# Distribution Estimation

I’ve been travelling for the last 3 weeks so have not had much time to post.   During the trip, I’ve been thinking further about the following problem:

1. We are interested in determining a representative distribution for some financial factor
2. suppose we start with start with a “universal” high-dimensional joint distribution of all random variables that might possibly have relevance to the probability of some financial factor
3. suppose that the number of variables in the universal joint distribution is high enough that the distribution is sparse relative to the sampled data.  We need to reduce the number of degrees of freedom.
4. Is there a smaller marginal distribution (a subset of variables) that provides representative modes and distribution shape?
5. How do we determine it?

Some observations:

1. We should expect clustering around 1 or more modes
2. Variables with little impact will not introduce new modes or substantially alter the shape of the distribution
3. Adding a new low-impact variable (dimension) should just stretch the existing modes uniformly along the new dimension

This brings to mind a brute-force approach that would involve:

1. observing all possible marginal distributions
2. applying a measure to each, determining the degree of information within, select one that maximizes information and penalizes for number of variables

The first step can possibly be shortcut by reducing incrementally, but may not find the global optimum.   The notion of “information” also needs to be defined.   I’ll post more later on this.

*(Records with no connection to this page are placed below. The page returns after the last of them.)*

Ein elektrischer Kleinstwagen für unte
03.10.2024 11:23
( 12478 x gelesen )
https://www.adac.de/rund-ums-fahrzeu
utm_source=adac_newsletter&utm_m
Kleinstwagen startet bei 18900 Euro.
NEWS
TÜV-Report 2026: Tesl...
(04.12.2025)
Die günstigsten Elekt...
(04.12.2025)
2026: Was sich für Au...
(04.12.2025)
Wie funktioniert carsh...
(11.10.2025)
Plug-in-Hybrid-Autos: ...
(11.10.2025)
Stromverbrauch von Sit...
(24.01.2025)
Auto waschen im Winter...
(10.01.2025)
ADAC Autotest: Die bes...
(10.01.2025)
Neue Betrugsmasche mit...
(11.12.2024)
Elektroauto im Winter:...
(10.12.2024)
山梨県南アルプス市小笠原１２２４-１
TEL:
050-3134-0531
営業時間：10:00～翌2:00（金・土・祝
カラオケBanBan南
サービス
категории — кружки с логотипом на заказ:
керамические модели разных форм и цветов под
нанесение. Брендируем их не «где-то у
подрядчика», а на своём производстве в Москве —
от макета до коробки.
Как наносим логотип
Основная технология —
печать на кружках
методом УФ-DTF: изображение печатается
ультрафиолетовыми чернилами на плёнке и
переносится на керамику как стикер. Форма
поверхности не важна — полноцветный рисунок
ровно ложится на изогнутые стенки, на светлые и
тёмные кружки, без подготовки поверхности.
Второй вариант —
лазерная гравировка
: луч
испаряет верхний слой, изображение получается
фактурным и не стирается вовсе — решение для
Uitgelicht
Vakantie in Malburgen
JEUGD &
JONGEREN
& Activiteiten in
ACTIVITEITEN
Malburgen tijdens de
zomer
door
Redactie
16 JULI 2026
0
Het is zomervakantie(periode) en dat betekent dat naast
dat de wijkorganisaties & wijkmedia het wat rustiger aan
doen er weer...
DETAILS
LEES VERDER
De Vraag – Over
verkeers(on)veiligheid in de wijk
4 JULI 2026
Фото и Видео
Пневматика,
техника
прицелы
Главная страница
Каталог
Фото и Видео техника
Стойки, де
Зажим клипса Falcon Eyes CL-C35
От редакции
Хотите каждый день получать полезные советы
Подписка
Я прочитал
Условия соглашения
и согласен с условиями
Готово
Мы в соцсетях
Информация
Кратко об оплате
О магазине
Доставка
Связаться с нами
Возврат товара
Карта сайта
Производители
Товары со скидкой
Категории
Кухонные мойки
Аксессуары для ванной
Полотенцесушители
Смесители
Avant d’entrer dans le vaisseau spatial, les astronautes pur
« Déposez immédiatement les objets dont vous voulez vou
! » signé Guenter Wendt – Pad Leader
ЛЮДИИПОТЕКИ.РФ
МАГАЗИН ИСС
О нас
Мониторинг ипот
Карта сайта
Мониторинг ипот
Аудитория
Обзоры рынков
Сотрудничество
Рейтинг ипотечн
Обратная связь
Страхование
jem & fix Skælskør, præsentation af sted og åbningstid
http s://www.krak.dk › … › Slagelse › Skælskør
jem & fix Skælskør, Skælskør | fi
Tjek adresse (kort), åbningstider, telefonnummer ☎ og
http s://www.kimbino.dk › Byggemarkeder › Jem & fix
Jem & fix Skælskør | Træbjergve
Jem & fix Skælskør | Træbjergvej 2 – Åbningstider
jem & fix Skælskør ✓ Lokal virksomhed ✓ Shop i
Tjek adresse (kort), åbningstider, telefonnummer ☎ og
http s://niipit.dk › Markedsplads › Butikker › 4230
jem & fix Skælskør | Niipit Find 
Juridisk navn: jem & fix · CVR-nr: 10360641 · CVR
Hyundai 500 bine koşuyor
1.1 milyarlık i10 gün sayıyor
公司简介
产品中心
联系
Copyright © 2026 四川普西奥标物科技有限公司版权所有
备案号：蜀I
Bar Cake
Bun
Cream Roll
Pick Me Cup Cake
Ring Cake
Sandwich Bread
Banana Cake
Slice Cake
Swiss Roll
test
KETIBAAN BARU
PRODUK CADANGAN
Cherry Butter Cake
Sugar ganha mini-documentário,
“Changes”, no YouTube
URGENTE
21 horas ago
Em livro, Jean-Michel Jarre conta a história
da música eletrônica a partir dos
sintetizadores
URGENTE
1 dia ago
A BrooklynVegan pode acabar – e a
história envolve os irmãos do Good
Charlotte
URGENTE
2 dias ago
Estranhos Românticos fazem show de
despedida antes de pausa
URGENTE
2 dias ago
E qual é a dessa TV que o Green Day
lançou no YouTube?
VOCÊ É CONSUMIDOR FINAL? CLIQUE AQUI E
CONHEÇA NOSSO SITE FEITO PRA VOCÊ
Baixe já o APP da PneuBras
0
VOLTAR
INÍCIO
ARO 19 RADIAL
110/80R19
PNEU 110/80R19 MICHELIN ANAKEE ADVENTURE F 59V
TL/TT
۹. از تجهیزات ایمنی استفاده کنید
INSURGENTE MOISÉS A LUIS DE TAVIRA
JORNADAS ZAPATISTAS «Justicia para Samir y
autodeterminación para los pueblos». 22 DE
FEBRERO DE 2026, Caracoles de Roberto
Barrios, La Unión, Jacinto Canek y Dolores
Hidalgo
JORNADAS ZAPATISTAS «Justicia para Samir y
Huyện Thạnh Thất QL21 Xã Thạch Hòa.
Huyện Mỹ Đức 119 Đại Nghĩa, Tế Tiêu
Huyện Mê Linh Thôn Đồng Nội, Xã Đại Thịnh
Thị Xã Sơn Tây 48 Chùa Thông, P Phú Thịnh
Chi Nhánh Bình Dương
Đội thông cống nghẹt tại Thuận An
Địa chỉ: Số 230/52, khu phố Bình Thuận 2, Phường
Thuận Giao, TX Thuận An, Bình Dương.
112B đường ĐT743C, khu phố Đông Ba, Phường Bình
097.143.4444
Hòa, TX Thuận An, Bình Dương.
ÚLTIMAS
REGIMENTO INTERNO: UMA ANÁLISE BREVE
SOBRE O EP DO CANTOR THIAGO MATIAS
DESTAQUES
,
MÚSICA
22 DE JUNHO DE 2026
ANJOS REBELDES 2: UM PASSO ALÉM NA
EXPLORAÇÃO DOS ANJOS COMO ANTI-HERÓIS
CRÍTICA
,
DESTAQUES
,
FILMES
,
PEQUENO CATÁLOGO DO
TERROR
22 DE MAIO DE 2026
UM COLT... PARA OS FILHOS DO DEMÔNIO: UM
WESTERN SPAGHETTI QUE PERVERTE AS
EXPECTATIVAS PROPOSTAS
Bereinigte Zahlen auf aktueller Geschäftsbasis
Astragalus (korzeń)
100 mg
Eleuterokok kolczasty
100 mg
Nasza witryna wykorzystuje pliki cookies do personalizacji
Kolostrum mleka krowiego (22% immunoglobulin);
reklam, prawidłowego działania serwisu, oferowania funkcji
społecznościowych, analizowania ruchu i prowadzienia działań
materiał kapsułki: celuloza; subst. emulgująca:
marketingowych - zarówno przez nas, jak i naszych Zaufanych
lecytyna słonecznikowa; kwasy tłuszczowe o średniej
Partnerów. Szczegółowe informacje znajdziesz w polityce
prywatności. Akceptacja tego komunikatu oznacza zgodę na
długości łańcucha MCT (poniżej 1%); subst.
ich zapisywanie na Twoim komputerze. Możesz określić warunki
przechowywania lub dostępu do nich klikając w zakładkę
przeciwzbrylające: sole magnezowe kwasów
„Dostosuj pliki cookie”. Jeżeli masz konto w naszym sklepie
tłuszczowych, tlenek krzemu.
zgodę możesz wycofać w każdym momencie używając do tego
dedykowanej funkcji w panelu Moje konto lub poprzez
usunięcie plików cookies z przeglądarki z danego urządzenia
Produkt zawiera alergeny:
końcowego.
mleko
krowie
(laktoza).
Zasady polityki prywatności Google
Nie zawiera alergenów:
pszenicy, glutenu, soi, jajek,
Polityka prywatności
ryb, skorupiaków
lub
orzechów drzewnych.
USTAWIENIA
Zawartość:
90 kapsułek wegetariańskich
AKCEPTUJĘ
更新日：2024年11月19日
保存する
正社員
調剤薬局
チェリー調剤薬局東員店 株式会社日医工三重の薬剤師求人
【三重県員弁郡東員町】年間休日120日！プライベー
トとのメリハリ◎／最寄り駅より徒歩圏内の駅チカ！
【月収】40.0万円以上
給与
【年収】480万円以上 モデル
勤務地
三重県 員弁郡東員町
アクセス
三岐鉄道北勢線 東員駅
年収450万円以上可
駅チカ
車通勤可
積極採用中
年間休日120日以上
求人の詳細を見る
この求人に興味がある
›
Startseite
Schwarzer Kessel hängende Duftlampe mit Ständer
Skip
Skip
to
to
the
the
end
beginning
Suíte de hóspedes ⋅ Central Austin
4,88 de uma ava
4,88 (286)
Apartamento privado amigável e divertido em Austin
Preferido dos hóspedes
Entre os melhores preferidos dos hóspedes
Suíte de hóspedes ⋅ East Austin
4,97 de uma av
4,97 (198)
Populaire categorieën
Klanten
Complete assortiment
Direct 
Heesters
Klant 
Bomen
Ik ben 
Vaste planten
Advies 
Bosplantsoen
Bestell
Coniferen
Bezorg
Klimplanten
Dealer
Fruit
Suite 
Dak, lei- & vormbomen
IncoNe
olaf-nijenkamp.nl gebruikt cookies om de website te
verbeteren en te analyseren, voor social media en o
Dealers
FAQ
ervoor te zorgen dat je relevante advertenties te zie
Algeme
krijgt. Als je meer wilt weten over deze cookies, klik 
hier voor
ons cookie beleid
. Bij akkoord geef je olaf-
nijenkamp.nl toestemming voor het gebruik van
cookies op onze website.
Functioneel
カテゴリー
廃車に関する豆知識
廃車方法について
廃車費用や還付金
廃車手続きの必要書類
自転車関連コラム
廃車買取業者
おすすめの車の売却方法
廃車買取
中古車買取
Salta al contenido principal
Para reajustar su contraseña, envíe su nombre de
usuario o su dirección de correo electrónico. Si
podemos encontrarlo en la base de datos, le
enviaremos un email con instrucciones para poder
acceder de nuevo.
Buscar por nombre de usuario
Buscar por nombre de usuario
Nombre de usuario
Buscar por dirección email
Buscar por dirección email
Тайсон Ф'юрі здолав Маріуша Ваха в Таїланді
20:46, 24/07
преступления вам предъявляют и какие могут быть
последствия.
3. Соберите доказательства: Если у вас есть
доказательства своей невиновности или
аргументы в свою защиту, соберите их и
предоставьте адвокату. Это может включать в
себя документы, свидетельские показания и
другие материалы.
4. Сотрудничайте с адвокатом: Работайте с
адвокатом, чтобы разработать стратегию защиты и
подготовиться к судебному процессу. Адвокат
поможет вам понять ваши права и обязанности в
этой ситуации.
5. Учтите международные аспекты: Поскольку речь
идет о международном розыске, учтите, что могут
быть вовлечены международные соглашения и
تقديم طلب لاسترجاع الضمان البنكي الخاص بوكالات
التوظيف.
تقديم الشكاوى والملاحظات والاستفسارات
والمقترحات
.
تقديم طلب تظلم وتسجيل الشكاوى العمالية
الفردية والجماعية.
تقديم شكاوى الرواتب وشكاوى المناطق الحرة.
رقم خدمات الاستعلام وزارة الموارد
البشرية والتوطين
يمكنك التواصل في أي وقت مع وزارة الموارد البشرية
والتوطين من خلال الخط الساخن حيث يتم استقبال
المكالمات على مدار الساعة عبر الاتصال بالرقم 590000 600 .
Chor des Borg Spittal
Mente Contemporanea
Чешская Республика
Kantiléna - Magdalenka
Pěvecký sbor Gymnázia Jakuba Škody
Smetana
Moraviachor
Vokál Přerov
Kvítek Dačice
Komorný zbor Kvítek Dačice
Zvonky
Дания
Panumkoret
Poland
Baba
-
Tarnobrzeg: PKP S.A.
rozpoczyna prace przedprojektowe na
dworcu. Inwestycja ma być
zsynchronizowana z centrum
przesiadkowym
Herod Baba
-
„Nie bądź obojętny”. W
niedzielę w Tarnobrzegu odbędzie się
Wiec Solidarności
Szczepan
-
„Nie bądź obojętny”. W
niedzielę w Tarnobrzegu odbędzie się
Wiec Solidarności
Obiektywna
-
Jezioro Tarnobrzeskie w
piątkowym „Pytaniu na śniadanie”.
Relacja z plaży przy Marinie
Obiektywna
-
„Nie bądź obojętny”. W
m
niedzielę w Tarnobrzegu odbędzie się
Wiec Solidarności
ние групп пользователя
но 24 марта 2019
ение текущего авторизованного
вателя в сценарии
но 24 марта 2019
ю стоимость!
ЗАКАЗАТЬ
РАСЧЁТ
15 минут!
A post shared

Another approach would be to formulate as an expectation maximisation problem, but I have not worked out how this would be done.

Filed under strategies

### 2 responses to “Distribution Estimation”

1. IceViking

I’m a bit of a noob, so pls forgive. Regarding (3) the field of Compressive Sampling comes to mind. Where you subsample/subNyquist/etc your sparse matrix and reconstruct the signal via convex optimization, ensuring your local optima is a global one. Not sure this relates to your thoughts, but wanted to mention it at the very least. Feel free to email me if you’d like to discuss further.
Cheers
IV

2. grant

Say a machine learning technique was used(one that could easily handle many predictors, maybe stochastic gradient boosting)to generate a distribution. To do so would mean tweaking the inputs to the algorithm to generate enough sample paths to compare it with a distribution generated by monte carlo methods. I am trying to figure out a way to test the accuracy of these different ways of generating a distribution. Would it work to just make say 100 forecasts(and having the actual data to validate against) and then compare these forecasts to the actual data. So look in the upper 90% quartile of the forecasted distributions and then determine if indeed about 10% of the time the actual values were found in that upper 90%. Would this work at all?? I am very interested in this question and have been thinking about it quite a bit lately.